Request A:
Transcribe the passage about Skopje and the history of Macedonia word for word, from start to finish.
Source extract Start Marker
After Kosovo, I was now based down south in Skopje, the capital of Macedonia.
With a population of around half a million, this city is home to not just Macedonians, but Albanians, Turks, Serbs, Bosnians and Roma.
Macedonia may be a poor country today, but the history down here is nothing short of remarkable. Entire books have been written on it, but here’s the gist of it.
Under Ottoman rule for five centuries, that all ended in 1913, and historic Macedonia was then carved up between Serbia, Bulgaria and Greece. At the end of the First World War, Macedonia became part of Serbia again. The Kingdom of Serbs, Croats and Slovenes was formed, and later in 1929 was named Yugoslavia.
After the Second World War, Yugoslavia became a socialist federation of six republics including Macedonia. In the 1980s, just as the USSR was starting to experience dissent, so it was with Yugoslavia.
Source extract End Marker
Record set Start Marker
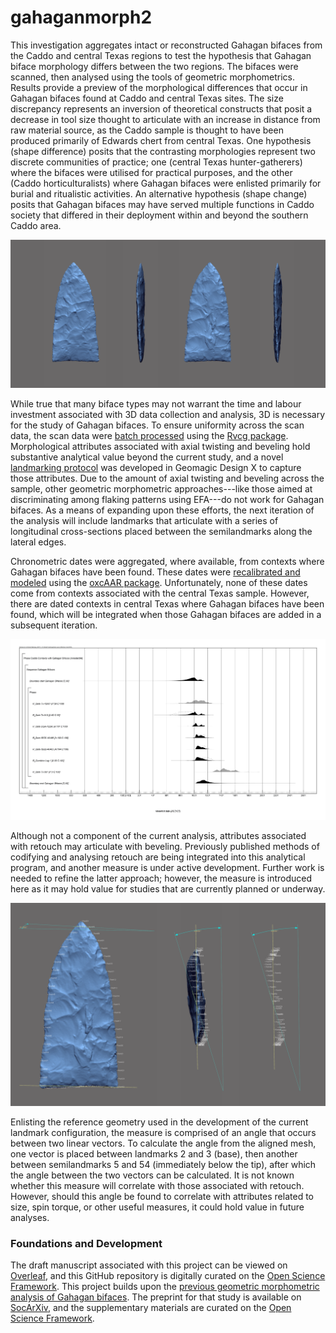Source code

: # gahaganmorph2

This investigation aggregates intact or reconstructed Gahagan bifaces from the Caddo and central Texas regions to test the hypothesis that Gahagan biface morphology differs between the two regions. The bifaces were scanned, then analysed using the tools of geometric morphometrics. Results provide a preview of the morphological differences that occur in Gahagan bifaces found at Caddo and central Texas sites. The size discrepancy represents an inversion of theoretical constructs that posit a decrease in tool size thought to articulate with an increase in distance from raw material source, as the Caddo sample is thought to have been produced primarily of Edwards chert from central Texas. One hypothesis (shape difference) posits that the contrasting morphologies represent two discrete communities of practice; one (central Texas hunter-gatherers) where the bifaces were utilised for practical purposes, and the other (Caddo horticulturalists) where Gahagan bifaces were enlisted primarily for burial and ritualistic activities. An alternative hypothesis (shape change) posits that Gahagan bifaces may have served multiple functions in Caddo society that differed in their deployment within and beyond the southern Caddo area.

![](./analysis/images/figbev.png)

While true that many biface types may not warrant the time and labour investment associated with 3D data collection and analysis, 3D is necessary for the study of Gahagan bifaces. To ensure uniformity across the scan data, the scan data were [batch processed](analysis/Rvcgbatch.R) using the [Rvcg package](https://github.com/zarquon42b/Rvcg). Morphological attributes associated with axial twisting and beveling hold substantive analytical value beyond the current study, and a novel [landmarking protocol](analysis/landmarking-protocol.md) was developed in Geomagic Design X to capture those attributes. Due to the amount of axial twisting and beveling across the sample, other geometric morphometric approaches---like those aimed at discriminating among flaking patterns using EFA---do not work for Gahagan bifaces. As a means of expanding upon these efforts, the next iteration of the analysis will include landmarks that articulate with a series of longitudinal cross-sections placed between the semilandmarks along the lateral edges.

Chronometric dates were aggregated, where available, from contexts where Gahagan bifaces have been found. These dates were [recalibrated and modeled](analysis/gahagan14c.md) using the [oxcAAR package](https://github.com/ISAAKiel/oxcAAR). Unfortunately, none of these dates come from contexts associated with the central Texas sample. However, there are dated contexts in central Texas where Gahagan bifaces have been found, which will be integrated when those Gahagan bifaces are added in a subsequent iteration.

![](./images/fig03.png)

Although not a component of the current analysis, attributes associated with retouch may articulate with beveling. Previously published methods of codifying and analysing retouch are being integrated into this analytical program, and another measure is under active development. Further work is needed to refine the latter approach; however, the measure is introduced here as it may hold value for studies that are currently planned or underway.

![](./images/gahagan-beveling-rev1.png)

Enlisting the reference geometry used in the development of the current landmark configuration, the measure is comprised of an angle that occurs between two linear vectors. To calculate the angle from the aligned mesh, one vector is placed between landmarks 2 and 3 (base), then another between semilandmarks 5 and 54 (immediately below the tip), after which the angle between the two vectors can be calculated. It is not known whether this measure will correlate with those associated with retouch. However, should this angle be found to correlate with attributes related to size, spin torque, or other useful measures, it could hold value in future analyses.

### Foundations and Development

The draft manuscript associated with this project can be viewed on [Overleaf](https://www.overleaf.com/read/xkmbhpyfjvvk), and this GitHub repository is digitally curated on the [Open Science Framework](https://osf.io/hm3q7/). This project builds upon the [previous geometric morphometric analysis of Gahagan bifaces](https://doi.org/10.1016/j.daach.2018.e00080). The preprint for that study is available on [SocArXiv](https://doi.org/10.31235/osf.io/u7qfr), and the supplementary materials are curated on the [Open Science Framework](https://osf.io/jkxe3/).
Record set End Marker
Request B:
Show every line of the listing that contains the string "images", matching its case exactly.

Response A:
After Kosovo, I was now based down south in Skopje, the capital of Macedonia.
With a population of around half a million, this city is home to not just Macedonians, but Albanians, Turks, Serbs, Bosnians and Roma.
Macedonia may be a poor country today, but the history down here is nothing short of remarkable. Entire books have been written on it, but here’s the gist of it.
Under Ottoman rule for five centuries, that all ended in 1913, and historic Macedonia was then carved up between Serbia, Bulgaria and Greece. At the end of the First World War, Macedonia became part of Serbia again. The Kingdom of Serbs, Croats and Slovenes was formed, and later in 1929 was named Yugoslavia.
After the Second World War, Yugoslavia became a socialist federation of six republics including Macedonia. In the 1980s, just as the USSR was starting to experience dissent, so it was with Yugoslavia.

Response B:
![](./analysis/images/figbev.png)
![](./images/fig03.png)
![](./images/gahagan-beveling-rev1.png)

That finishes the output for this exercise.